Is that why we are seeing the merger of loans and bonds departments at some of the firms?

It comes down to what a firm can really offer to a client - is it a loan, a bond? A lot of times there's an arbitrage between a loan and bond. Can one pitch a three-year or a five-year loan to a borrower and at the same time pitch a five-year bond? It depends on the situation. A five-year bond doesn't necessarily have that kind of appeal to investors. If you are talking about a $100 million transaction, it doesn't offer liquidity for institutional investors to trade in and out. But as far as a loan is concerned, people are happy to hold $10 million to $15 million a piece and do not really need an active kind of secondary market to trade in and out.

It's not so much that you actually put the bond and loans team together. It's more really whether a bank can do an effective cross-selling job. That's the key. If you look at some of the houses that have a common platform for their loan and bond businesses, they still have product heads for both loans and bonds.

What is BNP's view in this regard? Are you merging your loans and bonds together?

We don't have the intention of merging the bonds and loans business. We definitely pitch a lot together, talk to each other a lot in terms of providing a solution to the client rather than going into product silos. It does not matter whether you combine your bonds and loans teams, it matters whether you can communicate better or cross-sell better.

But if you are working together, cross-selling better, how do you distribute the remuneration or the profits from that deal?

It depends on the internal management accounting and is unique to each bank. Some banks have a referral fee mechanism or a selling concession. As long as the internal recognition system is fair to both product lines it works just as well vis-a-vis having a single balance sheet. It's up to a particular firm's culture, the internal management accounting system, the working relationship amongst the different groups, not just loans and bonds departments. There could be a situation where the loans team could be cross-selling a derivatives product, not for speculation but for hedging. We have structured loans where because of the credit itself, certain risks need to be hedged. Obviously, we would bring in our derivatives or swaps colleagues and attempt to cover off the risk, which would make a part of the overall transaction. It is open for bidding to everyone but this is one form of cross-selling for our swaps or derivatives team.

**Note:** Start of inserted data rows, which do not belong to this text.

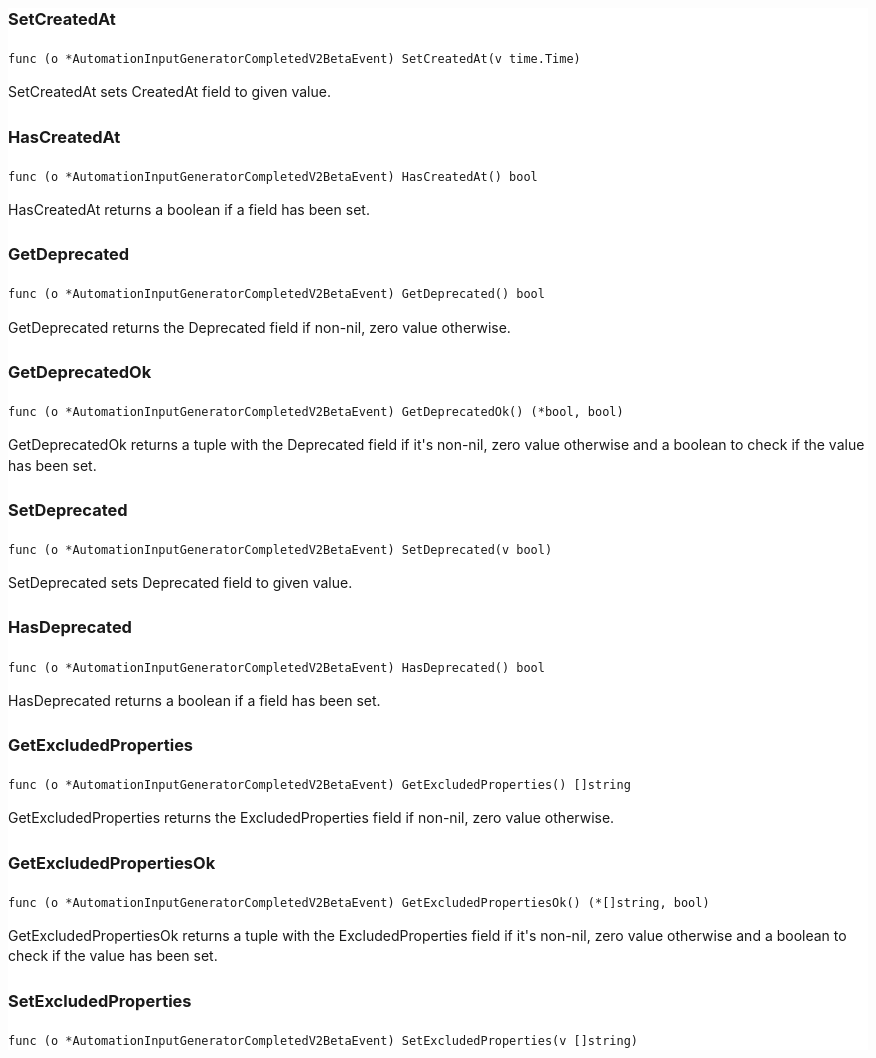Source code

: ### SetCreatedAt

`func (o *AutomationInputGeneratorCompletedV2BetaEvent) SetCreatedAt(v time.Time)`

SetCreatedAt sets CreatedAt field to given value.

### HasCreatedAt

`func (o *AutomationInputGeneratorCompletedV2BetaEvent) HasCreatedAt() bool`

HasCreatedAt returns a boolean if a field has been set.

### GetDeprecated

`func (o *AutomationInputGeneratorCompletedV2BetaEvent) GetDeprecated() bool`

GetDeprecated returns the Deprecated field if non-nil, zero value otherwise.

### GetDeprecatedOk

`func (o *AutomationInputGeneratorCompletedV2BetaEvent) GetDeprecatedOk() (*bool, bool)`

GetDeprecatedOk returns a tuple with the Deprecated field if it's non-nil, zero value otherwise
and a boolean to check if the value has been set.

### SetDeprecated

`func (o *AutomationInputGeneratorCompletedV2BetaEvent) SetDeprecated(v bool)`

SetDeprecated sets Deprecated field to given value.

### HasDeprecated

`func (o *AutomationInputGeneratorCompletedV2BetaEvent) HasDeprecated() bool`

HasDeprecated returns a boolean if a field has been set.

### GetExcludedProperties

`func (o *AutomationInputGeneratorCompletedV2BetaEvent) GetExcludedProperties() []string`

GetExcludedProperties returns the ExcludedProperties field if non-nil, zero value otherwise.

### GetExcludedPropertiesOk

`func (o *AutomationInputGeneratorCompletedV2BetaEvent) GetExcludedPropertiesOk() (*[]string, bool)`

GetExcludedPropertiesOk returns a tuple with the ExcludedProperties field if it's non-nil, zero value otherwise
and a boolean to check if the value has been set.

### SetExcludedProperties

`func (o *AutomationInputGeneratorCompletedV2BetaEvent) SetExcludedProperties(v []string)`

The merger of loans and bonds departments obviously raises questions about people's abilities and expertise?

Absolutely. Loan and bonds are two different products. Structuring and pricing a loan is very different from pricing a bond. A loan sales person doesn't necessarily sell loans like the bond sales person does. For the latter it is only a question of the rating of the credit, the tenor, the levels at which the particular credit is trading at compared to a similar-rated credit. So he is aiming at making it a relative value play. The loan sales person on the other hand, is not just selling a five-year credit, which may not be rated in most cases, but also structuring the loan in terms of the drawdown or repayment schedule to match the cash flows of a particular borrower, tailoring the amortisation schedules bearing in mind the expectations of the company going forward, expansion plans of the company. The loan sales person will also try to include covenants and hedging requirements as 'bells and whistles' so as to prevent certain things from happening.

The bond product and the loan product can be complementary to each other, they can be competitive, but they are very distinct. It's not easy to find good quality people who can sell both bond and loan products. That doesn't necessarily mean a bond sales person cannot be an effective loan sales person, but at the same time a loan sales person could also be quite effective in selling a bond because this is a part of the whole selling process that they go through in selling a loan.

There have been situations where a borrower had asked for bids on both a bond and a loan proposal. Some of the features I mentioned earlier, such as flexibility, catering of the cash flow requirements, the drawdown schedule, amortization etc come into play in terms of what a loan could offer and what a bond could offer.